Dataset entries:
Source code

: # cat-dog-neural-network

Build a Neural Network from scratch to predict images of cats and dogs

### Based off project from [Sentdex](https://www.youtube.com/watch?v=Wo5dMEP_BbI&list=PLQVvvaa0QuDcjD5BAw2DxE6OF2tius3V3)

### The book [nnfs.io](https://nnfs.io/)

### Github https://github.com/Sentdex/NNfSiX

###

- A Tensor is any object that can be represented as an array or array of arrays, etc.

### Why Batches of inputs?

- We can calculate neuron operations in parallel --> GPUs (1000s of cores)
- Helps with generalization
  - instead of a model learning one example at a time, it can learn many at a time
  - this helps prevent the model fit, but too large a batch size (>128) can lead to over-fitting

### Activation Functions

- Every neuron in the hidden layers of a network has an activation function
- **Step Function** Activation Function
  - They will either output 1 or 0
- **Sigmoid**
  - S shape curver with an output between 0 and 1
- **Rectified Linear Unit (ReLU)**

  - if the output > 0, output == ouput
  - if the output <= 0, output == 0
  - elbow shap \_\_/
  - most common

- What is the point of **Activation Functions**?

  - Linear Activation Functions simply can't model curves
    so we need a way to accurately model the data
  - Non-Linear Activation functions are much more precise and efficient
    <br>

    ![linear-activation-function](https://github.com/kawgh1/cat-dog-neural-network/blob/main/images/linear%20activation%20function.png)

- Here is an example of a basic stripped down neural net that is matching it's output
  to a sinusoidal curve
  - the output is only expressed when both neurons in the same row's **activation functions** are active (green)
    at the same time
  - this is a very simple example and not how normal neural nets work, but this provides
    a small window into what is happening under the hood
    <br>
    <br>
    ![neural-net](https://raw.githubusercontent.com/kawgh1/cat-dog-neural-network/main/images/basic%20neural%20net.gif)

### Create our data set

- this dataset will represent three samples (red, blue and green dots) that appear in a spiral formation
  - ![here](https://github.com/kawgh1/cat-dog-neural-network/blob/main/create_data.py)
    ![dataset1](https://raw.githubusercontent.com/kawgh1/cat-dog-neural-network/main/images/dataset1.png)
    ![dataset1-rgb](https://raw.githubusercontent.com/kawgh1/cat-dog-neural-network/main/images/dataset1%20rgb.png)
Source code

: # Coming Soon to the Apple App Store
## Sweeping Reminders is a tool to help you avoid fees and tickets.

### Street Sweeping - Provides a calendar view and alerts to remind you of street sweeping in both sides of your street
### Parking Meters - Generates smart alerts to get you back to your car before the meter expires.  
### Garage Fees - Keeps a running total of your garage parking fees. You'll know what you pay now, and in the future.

TASK TO COMPLETE: What is needed is an exact copy of the entries above, from the first line through the line holding "### Activation Functions", with both of those lines kept; please give nothing else.

FINAL ANSWER:
Source code

: # cat-dog-neural-network

Build a Neural Network from scratch to predict images of cats and dogs

### Based off project from [Sentdex](https://www.youtube.com/watch?v=Wo5dMEP_BbI&list=PLQVvvaa0QuDcjD5BAw2DxE6OF2tius3V3)

### The book [nnfs.io](https://nnfs.io/)

### Github https://github.com/Sentdex/NNfSiX

###

- A Tensor is any object that can be represented as an array or array of arrays, etc.

### Why Batches of inputs?

- We can calculate neuron operations in parallel --> GPUs (1000s of cores)
- Helps with generalization
  - instead of a model learning one example at a time, it can learn many at a time
  - this helps prevent the model fit, but too large a batch size (>128) can lead to over-fitting

### Activation Functions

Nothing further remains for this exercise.